# Frightened to the Core



## mist (Jun 23, 2007)

oh poor Liberty, that chicken looks really scary, i would have run for my life too


----------



## PJD001 (Jul 28, 2006)

OMG! What a harrowing experience for Liberty! LOL That thing looks like it would scare Mr T!!! Hope Liberty never has to go through such a scary thing again!!!!!!!! ROFL I hope the "Danger" has now passed!

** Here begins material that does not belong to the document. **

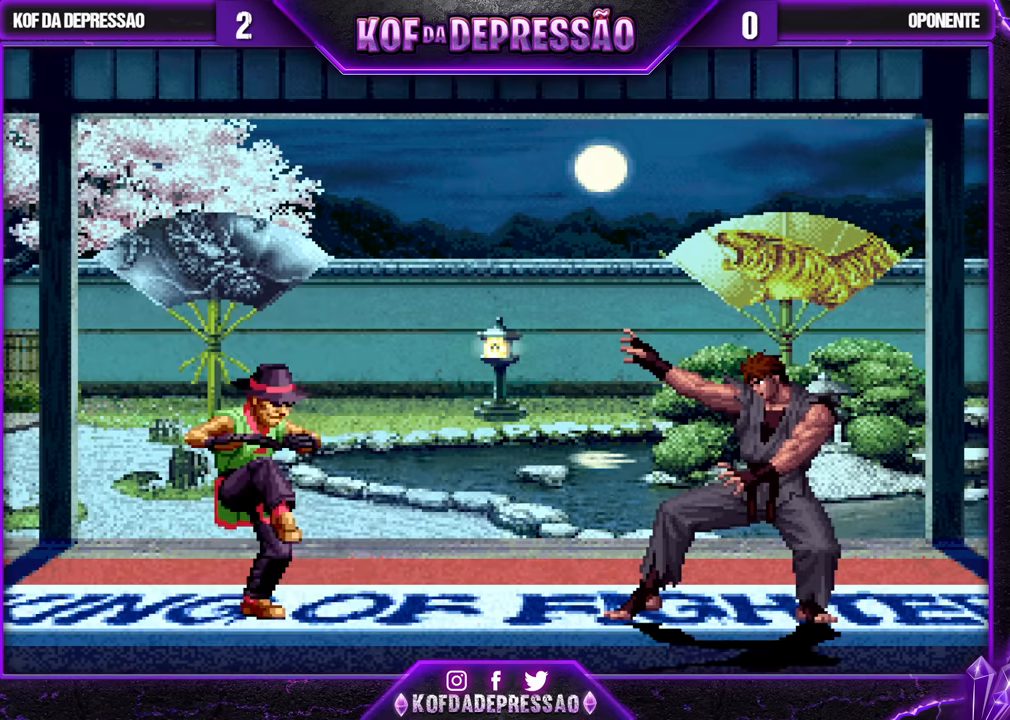
{"dt_ms": 500, "buttons": [], "left_stick": "center", "events": [[100, "CROSS", "down"], [100, "SQUARE", "down"], [100, "TRIANGLE", "down"], [117, "CROSS", "up"], [133, "SQUARE", "up"], [133, "TRIANGLE", "up"], [200, "CROSS", "down"], [200, "SQUARE", "down"], [200, "TRIANGLE", "down"], [283, "CROSS", "up"], [300, "SQUARE", "up"], [300, "TRIANGLE", "up"]]}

P.S Too cute!!!! is that for your easter card?????


----------



## Michelle4 (Dec 1, 2007)

That is so funny!


----------



## Old Gold Mum2001 (Feb 25, 2007)

Aww, poor Liberty!

I think I'd be scared of that sight too, lol!


----------



## LibertyME (Jan 6, 2007)

Jesse is an amature photographer and wanted Liberty to 'Hold' Mallory in a basket or in her handbag....was looking for a photographic play on 'bird dog'

Mallory is very used to being handled, dressed, and carried around. She has 'two dogs of her own'. 

Liberty has a really nice 'Hold' and a good Solid 'Stay' and really does have a good relationship with birds in general....BUT the sight of this chicken in a dress kind of freaked her out! 

If Jesse has stopped laughing at my dog, perhaps we will work over the summer to desensitize her and hopefuly (eventually) get some shots!


----------



## Carraig (Jan 4, 2008)

If a chicken showed up in front of me wearing that dress, I'd have run too. I take it she ran a-fowl of Mr. Blackwell's best dressed list this year.


----------



## Oaklys Dad (Dec 28, 2005)

Poor Liberty! I don't know which one must feel worse this morning. Liberty for being frighted off by a chicken or Mallory for being out chickened by a golden. 

I'm with Liberty and prefer my chicken wearing clear plastic and not polka dot dresses.


----------



## jcasks (Oct 14, 2007)

haha! Thanks for the laugh... THat was funny!


----------



## LibertyME (Jan 6, 2007)

Carraig said:


> I take it she ran a-fowl of Mr. Blackwell's best dressed list this year.



You are one pun-y chick!!


----------



## Bailey & Bentley (Feb 25, 2007)

LMAO, that is too funny! What an adorable little dress, I can't say I have ever seen a chicken in a dress...


----------



## Jazzys Mom (Mar 13, 2007)

Oh, too funny! I want to know how you got that chicken in a dress!

Jazzys Mom


----------



## BeauShel (May 20, 2007)

I would have been scared if I saw a chicken in a dress. That is just to funny. Hopefully she will get over her fear of chickens in a dress. that would be a really cute picture if she gets over her fear.


----------



## bwoz (Jul 12, 2007)

Awww poor Liberty. Don't feel bad girl, the chicken is cute but I'm kinda frieked out myself :.


----------



## 3 goldens (Sep 30, 2005)

That is so funny. Liberty sounds like my KayCee----only kayCee is scared of many things. honey on the other hnd wold have probably tried to eat the chicken.


----------



## FranH (May 8, 2005)

Aw.....poor Liberty. A chicken in a dress....LOL


----------



## Thor's Mom (Feb 25, 2007)

I thought it was going to be a stuffed chicken in a dress - not a live chicken! Thanks for the chuckle. Poor Liberty.


----------



## GoldenJoyx'stwo (Feb 25, 2007)

Well, those little buggers will peck your eyes out if you're not careful! just kidding...


----------



## Faith's mommy (Feb 26, 2007)

this made me smile!


----------